次に、Railsのバージョンといったリポジトリの基本情報や、モデル、コントローラーなど各レイヤーの詳細ガイドへのリンクを記載。さらに、具体的なコードサンプル付きのルールも掲載しており、これ一つでも参考になるようになっています。

AIへの失望を防ぐために――ドキュメント作成の背景

AIが良いコードを書けない大きな理由の一つに「社内コーディングルールを知らない」点が挙げられます。ここで言うコーディングルールとは、プロジェクト固有の規約や暗黙知、利用すべき基底クラス、エラーハンドリング方法などです。

AIがルールを知らないと、既存コンポーネントを使わず「車輪の再発明」をしたり、人間による修正コストが増大したりします。
例えば、Userクラスは社内定義のApplicationRecordを継承すべきところをActiveRecord::Baseを継承したり、APIコントローラーはApi::BaseControllerを継承してエラーハンドリングも組み込むべきところをApplicationControllerを継承したりと、多くの手直しが必要になります。結果として「使えない」「手直しが面倒」といった、AIへの失望に繋がります。

この問題は、CursorのRulesやDevinのKnowledgeといった、各ツールに搭載されたナレッジストアを活用することで解消できます。しかし、社内では当初主流だったCursorに加え、GitHub CopilotやDevin、Claudeなど複数のツールが併用されるようになり、ツールは日々増え続けています。

そこで課題となるのが、ツールごとに分散したナレッジの管理です。ツールが乱立すると、ナレッジのバージョン管理や相互参照が困難になります。各ツールのナレッジを個別に育てることも重要ですが、まずはその基盤となる共通のオンボーディングドキュメントが必要だと考えました。

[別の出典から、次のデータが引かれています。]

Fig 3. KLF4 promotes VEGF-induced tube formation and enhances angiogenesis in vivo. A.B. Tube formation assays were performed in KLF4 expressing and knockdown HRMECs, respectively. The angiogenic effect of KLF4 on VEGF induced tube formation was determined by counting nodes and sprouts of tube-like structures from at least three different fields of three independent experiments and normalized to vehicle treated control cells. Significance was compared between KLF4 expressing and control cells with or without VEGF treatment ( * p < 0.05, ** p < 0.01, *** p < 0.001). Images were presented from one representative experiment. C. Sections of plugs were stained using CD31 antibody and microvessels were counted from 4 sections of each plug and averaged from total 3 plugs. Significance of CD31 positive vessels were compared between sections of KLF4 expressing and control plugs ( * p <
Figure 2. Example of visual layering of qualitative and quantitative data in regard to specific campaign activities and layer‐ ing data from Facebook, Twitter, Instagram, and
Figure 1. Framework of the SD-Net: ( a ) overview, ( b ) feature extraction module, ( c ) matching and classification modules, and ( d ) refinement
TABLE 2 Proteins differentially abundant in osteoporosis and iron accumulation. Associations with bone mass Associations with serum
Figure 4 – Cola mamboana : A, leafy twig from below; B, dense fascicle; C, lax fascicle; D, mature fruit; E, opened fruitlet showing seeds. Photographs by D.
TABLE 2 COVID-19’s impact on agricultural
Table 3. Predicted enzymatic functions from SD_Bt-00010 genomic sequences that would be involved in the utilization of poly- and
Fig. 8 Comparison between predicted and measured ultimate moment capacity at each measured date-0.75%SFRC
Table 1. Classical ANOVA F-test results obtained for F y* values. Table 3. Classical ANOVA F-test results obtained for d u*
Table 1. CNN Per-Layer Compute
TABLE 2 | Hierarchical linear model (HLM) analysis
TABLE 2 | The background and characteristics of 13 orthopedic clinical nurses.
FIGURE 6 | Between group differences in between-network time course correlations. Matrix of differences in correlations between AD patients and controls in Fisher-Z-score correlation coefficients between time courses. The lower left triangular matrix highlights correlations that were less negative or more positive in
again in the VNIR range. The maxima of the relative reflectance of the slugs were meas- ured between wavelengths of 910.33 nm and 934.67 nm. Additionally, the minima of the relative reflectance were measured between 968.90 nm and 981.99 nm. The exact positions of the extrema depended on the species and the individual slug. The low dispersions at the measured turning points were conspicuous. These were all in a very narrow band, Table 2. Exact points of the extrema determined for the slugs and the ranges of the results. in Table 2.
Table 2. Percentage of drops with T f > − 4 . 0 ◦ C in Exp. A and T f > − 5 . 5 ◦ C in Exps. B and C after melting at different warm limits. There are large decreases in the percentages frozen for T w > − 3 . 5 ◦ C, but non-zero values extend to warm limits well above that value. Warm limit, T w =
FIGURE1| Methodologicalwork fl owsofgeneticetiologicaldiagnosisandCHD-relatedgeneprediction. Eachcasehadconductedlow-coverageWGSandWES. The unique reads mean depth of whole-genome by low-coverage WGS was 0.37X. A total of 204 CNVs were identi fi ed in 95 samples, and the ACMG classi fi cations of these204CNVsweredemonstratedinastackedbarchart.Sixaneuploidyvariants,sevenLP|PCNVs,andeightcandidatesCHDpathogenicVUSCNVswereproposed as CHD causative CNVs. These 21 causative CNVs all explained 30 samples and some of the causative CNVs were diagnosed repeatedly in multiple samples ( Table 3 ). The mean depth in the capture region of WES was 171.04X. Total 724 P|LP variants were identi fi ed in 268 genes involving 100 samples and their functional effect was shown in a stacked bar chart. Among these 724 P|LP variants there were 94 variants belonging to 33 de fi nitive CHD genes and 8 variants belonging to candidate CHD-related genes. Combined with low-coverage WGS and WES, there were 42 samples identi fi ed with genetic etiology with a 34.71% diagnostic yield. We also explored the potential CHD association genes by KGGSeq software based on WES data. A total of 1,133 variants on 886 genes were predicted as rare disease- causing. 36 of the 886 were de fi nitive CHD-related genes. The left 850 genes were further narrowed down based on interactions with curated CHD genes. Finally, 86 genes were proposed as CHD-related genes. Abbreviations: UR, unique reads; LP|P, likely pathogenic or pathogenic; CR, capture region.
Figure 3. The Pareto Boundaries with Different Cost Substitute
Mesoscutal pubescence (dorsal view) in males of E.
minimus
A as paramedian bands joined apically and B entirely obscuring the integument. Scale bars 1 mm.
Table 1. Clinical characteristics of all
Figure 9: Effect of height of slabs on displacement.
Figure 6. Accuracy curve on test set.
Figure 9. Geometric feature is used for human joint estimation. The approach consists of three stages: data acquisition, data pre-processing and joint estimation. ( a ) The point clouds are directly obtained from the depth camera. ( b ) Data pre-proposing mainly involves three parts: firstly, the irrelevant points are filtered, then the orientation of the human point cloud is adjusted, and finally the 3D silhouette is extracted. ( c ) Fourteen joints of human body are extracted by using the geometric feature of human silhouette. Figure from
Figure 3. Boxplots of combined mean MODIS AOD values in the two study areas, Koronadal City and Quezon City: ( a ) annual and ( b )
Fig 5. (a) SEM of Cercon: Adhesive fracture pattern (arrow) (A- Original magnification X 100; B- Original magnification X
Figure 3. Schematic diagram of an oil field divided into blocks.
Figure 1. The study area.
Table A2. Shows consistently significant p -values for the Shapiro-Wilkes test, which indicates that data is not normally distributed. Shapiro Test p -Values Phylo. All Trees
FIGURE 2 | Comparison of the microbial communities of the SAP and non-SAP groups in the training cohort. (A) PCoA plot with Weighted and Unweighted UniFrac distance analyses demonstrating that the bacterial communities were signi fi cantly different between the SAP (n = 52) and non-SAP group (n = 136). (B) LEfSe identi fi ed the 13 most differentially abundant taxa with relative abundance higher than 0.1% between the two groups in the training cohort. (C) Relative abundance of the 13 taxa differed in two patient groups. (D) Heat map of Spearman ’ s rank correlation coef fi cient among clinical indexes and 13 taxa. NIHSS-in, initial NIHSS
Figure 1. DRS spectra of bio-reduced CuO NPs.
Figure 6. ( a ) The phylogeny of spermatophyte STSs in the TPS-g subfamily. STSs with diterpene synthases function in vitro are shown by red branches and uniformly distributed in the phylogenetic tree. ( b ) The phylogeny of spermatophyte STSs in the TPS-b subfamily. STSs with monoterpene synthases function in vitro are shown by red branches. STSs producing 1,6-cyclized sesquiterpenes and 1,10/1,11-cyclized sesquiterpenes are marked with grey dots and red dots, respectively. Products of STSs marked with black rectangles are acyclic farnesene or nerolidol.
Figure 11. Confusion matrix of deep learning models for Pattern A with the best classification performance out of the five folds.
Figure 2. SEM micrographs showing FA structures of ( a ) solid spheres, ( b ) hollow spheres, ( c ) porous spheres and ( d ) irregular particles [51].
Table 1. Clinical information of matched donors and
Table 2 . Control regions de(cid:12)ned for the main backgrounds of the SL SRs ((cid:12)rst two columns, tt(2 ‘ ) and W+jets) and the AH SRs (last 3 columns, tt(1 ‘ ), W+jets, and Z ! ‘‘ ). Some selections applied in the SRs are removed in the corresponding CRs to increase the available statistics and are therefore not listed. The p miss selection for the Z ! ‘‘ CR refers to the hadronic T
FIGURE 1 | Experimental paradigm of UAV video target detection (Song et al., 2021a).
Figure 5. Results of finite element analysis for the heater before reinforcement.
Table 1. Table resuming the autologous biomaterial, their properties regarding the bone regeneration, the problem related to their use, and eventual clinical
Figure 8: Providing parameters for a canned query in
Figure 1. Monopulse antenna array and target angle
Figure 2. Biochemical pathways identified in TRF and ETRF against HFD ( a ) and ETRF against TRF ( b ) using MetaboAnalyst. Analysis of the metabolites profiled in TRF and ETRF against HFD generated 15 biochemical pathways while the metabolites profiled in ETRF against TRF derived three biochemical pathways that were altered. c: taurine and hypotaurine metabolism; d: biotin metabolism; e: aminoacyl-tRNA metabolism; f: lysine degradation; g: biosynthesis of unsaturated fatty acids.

共通ドキュメントにはナレッジの基礎として、ツールからの参照のしやすさ、メンテナンス性、そして情報の一元管理が求められます。リポジトリでコードと共に管理することでこれを実現し、開発者全員が参照できるようにすれば、習熟度に関わらず一定の品質を担保でき、AIへの失望も防げるはずです。

知識抽出とエージェント活用

次に、ドキュメントにどのようなナレッジを込めるかについてです。実装には、一般的な知識、言語・フレームワークの知識に加え、社内コーディング規約や機能仕様が求められます。しかし、LLMが知っているのは主に一般的な知識で、社内規約は含まれていません。場合によっては他社の規約を参考に、期待しないコードを生成することもあります。

そのため、プロンプトで社内規約と仕様を明示的に与える必要があります。暗黙知も含めて言語化した社内規約をオンボーディングドキュメントとして渡すことで、高品質で再現性のある出力を実現できます。

LLMのナレッジと実際に求められるナレッジの差

社内規約を言語化してドキュメント化

言語化されていない規約も、既存の実装から共通点を抽出できます。弊社のリポジトリはコーディング規約が遵守されているため、共通ルールを言語化しやすい状態です。実装に共通するルールを言語化して渡すことで、品質とスタイルに一貫性を持たせられると考えます。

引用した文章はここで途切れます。